## Exercise brief
If a line in the records contains the string "management", show that line.

## Data shown
►
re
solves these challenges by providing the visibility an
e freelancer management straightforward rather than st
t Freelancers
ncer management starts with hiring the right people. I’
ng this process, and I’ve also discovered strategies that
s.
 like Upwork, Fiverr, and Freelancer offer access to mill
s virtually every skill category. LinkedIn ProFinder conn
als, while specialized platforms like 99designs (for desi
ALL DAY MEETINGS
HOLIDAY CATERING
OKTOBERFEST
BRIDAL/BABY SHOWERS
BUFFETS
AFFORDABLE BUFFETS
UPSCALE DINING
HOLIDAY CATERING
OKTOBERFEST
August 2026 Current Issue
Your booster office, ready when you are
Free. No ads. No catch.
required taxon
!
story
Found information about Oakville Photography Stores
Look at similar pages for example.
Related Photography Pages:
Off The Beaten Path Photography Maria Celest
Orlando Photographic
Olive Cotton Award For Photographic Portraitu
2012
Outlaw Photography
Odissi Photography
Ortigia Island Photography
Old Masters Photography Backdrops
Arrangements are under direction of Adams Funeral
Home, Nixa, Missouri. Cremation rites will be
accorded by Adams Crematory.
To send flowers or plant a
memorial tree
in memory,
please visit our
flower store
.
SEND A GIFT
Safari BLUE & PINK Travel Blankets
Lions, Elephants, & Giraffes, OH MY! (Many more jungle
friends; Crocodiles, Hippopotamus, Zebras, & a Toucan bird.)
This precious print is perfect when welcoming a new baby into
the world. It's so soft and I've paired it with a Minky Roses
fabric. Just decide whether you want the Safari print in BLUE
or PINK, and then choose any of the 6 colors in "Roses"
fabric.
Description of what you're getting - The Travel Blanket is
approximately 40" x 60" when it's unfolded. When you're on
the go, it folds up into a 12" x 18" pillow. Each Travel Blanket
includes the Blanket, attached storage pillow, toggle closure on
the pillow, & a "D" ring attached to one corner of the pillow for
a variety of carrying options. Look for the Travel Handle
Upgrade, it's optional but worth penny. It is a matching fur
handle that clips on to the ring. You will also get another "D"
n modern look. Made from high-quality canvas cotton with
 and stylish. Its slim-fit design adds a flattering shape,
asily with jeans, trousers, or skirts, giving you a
◄
## Response box
e freelancer management straightforward rather than st
ncer management starts with hiring the right people. I’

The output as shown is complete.